Seorang mu’min meletakkan bagian tubuhnya yang paling mulia ketika bersujud pada tempat yang dipijak oleh kaki-kaki manusia untuk membuktikan ketundukannya kepada Allah. Dahinya dipenuhi debu, semua itu sebagai bukti ketundukannya kepada Allah. Ibadah mencakup ketaatan terhadap seluruh perkara yang di perintahkan Allah dan meninggalkan seluruh perkara yang dilarang-Nya. Orang yang tidak melakukan hal tersebut berarti ia bukanlah seorang hamba. Hamba sejati adalah manusia yang selalu mengikuti kehendak yang disembahnya menurut kaidah-kaidah syariat-Nya.. kensekuensi ibadah adalah melaksanakan seluruh perkara yang diperintahkan dan meninggalkan seluruh perkara yang dilarang. Dan semua itu tidak akan mungkin ia laksanakan tanpa pertolongan Allah Swt, oleh sebab itu Allah berfirman:
Wa iyyaka nasta’iin
Yakni kami hanya meminta pertolongan kepada-Mu dalam menunaikan ibadah maupun dalam urusan yang lain. Ibadah tidak akan mungkin dilakukan dalam bentuk yang sempurna tanpa pertolongan Allah, kepasrahan total kepada Allah dan bertawakkal kepada-Nya.
Beberapa faedah yang dipetik dari ayat ini:
Kewajiban mengikhlaskan ibadah kepada Allah semata.
Kewajiban mengikhlaskan isti’anah kepada Allah semata
Jika ada yang bertanya: ”Bagaimana mungkin mengikhlaskan isti’anah kepada Allah padahal dalam ayat lain ditegaskan adanya isti’anah kepada selain Allah, yakni dalam ayat:
”Dan tolong-menolonglah kamu dalam (mengerjakan) kebajikan dan taqwa,” (QS. 5 : 2)
Rasulullah Saw juga bersabda:
”Kamu menolong seseorang untuk menaiki kendaraannya atau kamu mengangkat barangnya ke atas kendaraannya adalah sedekah bagimu.” (Bukhari-Muslim)
Jawabnya: Isti’anah ada dua jenis, pertama; isti’anah tafwiidh yang engkau bersandar hanya kepada Allah dan berlepas diri dari orang-orang di sekitarmu dan dari kekuatan dirimu. Isti’anah ini khusus bagi Allah semata. Kedua; isti’anah musyaarakah, yakni kerjasama dengan orang lain dalam urusan yang engkau kerjakan. Hal ini boleh dilakukan dengan syarat orang yang dimintai pertolongan masih hidup dan memang sanggup untuk membantunya ketika itu. Isti’anah jenis ini tidak termasuk ibadah.

■ ■ ■ ■

Tugas yang Diberikan a =
Perbarui bagian teks tentang isti’anah dari "Rasulullah Saw juga" sampai "tidak termasuk ibadah.", lalu ganti "sedekah" dengan "amal kebaikan".

■ ■ ■ ■

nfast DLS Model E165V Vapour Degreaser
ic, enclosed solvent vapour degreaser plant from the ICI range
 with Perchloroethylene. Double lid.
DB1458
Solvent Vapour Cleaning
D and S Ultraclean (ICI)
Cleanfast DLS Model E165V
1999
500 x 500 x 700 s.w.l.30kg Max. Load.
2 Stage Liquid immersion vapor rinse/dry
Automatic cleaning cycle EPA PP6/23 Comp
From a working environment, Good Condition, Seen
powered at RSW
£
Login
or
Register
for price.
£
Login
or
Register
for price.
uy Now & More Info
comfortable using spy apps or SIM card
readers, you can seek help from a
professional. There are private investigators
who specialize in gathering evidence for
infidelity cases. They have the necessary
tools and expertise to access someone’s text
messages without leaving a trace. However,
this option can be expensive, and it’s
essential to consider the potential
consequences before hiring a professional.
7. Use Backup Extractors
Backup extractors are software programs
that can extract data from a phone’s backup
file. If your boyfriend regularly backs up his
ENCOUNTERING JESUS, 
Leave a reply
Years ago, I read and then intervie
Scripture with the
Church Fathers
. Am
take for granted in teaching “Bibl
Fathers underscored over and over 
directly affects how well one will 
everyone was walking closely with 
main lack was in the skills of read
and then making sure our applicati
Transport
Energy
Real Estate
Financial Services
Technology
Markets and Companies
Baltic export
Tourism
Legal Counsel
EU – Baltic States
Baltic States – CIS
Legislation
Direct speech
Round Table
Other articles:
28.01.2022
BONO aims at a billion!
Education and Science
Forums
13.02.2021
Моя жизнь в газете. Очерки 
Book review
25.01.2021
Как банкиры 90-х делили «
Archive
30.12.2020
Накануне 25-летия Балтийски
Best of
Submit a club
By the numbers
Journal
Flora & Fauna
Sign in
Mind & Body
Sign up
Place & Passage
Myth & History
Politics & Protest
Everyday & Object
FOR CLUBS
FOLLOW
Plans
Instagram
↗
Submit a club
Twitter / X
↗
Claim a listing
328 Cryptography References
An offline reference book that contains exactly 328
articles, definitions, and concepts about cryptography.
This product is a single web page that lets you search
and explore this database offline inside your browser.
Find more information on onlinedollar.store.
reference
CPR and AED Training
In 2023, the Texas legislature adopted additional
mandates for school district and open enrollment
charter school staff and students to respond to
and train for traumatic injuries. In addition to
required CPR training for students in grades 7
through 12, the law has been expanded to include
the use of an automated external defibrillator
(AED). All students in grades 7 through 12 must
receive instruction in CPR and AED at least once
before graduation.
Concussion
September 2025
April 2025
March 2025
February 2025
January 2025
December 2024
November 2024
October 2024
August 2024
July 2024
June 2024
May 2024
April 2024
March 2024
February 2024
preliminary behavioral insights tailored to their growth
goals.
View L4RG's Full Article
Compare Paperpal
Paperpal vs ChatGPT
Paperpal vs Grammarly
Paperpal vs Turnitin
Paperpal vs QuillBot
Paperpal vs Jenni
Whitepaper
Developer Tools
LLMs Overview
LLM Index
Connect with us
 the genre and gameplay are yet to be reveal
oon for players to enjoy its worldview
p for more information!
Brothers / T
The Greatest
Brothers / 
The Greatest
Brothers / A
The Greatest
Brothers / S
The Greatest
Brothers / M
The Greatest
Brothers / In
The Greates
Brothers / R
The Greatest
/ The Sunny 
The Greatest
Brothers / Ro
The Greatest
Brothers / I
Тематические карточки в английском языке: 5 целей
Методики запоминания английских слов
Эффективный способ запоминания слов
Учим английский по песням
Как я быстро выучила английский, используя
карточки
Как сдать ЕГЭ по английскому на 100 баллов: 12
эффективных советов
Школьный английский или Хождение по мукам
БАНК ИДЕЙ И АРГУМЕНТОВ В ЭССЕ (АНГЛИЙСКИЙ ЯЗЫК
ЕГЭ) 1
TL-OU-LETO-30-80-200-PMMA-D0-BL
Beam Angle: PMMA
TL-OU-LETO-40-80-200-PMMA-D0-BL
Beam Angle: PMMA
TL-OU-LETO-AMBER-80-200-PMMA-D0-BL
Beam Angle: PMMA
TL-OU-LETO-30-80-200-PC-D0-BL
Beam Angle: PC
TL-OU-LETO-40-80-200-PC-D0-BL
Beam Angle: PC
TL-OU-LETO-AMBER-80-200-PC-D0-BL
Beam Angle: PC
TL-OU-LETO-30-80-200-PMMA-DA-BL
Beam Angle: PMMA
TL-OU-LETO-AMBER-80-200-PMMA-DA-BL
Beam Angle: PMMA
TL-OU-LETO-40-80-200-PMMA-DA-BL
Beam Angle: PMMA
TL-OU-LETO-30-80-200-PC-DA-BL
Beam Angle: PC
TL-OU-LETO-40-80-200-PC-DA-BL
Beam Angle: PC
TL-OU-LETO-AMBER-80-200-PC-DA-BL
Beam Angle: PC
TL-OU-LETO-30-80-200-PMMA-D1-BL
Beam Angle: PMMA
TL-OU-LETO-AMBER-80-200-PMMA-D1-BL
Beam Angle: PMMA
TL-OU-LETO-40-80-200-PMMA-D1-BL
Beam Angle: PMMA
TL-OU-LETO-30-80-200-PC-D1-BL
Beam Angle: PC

■ ■ ■ ■

Tugas yang Diberikan b =
Susun baris-baris catatan dari awal catatan sampai baris yang memuat "uy Now & More Info" (baris itu ikut disertakan) sebagai tabel Markdown dengan kolom No dan Isi Baris. Lewati baris kosong.

Jawaban Tertulis a =
Rasulullah Saw juga bersabda:
”Kamu menolong seseorang untuk menaiki kendaraannya atau kamu mengangkat barangnya ke atas kendaraannya adalah amal kebaikan bagimu.” (Bukhari-Muslim)
Jawabnya: Isti’anah ada dua jenis, pertama; isti’anah tafwiidh yang engkau bersandar hanya kepada Allah dan berlepas diri dari orang-orang di sekitarmu dan dari kekuatan dirimu. Isti’anah ini khusus bagi Allah semata. Kedua; isti’anah musyaarakah, yakni kerjasama dengan orang lain dalam urusan yang engkau kerjakan. Hal ini boleh dilakukan dengan syarat orang yang dimintai pertolongan masih hidup dan memang sanggup untuk membantunya ketika itu. Isti’anah jenis ini tidak termasuk ibadah.

Jawaban Tertulis b =
| No | Isi Baris |
|---|---|
| 1 | nfast DLS Model E165V Vapour Degreaser |
| 2 | ic, enclosed solvent vapour degreaser plant from the ICI range |
| 3 |  with Perchloroethylene. Double lid. |
| 4 | DB1458 |
| 5 | Solvent Vapour Cleaning |
| 6 | D and S Ultraclean (ICI) |
| 7 | Cleanfast DLS Model E165V |
| 8 | 1999 |
| 9 | 500 x 500 x 700 s.w.l.30kg Max. Load. |
| 10 | 2 Stage Liquid immersion vapor rinse/dry |
| 11 | Automatic cleaning cycle EPA PP6/23 Comp |
| 12 | From a working environment, Good Condition, Seen |
| 13 | powered at RSW |
| 14 | £ |
| 15 | Login |
| 16 | or |
| 17 | Register |
| 18 | for price. |
| 19 | £ |
| 20 | Login |
| 21 | or |
| 22 | Register |
| 23 | for price. |
| 24 | uy Now & More Info |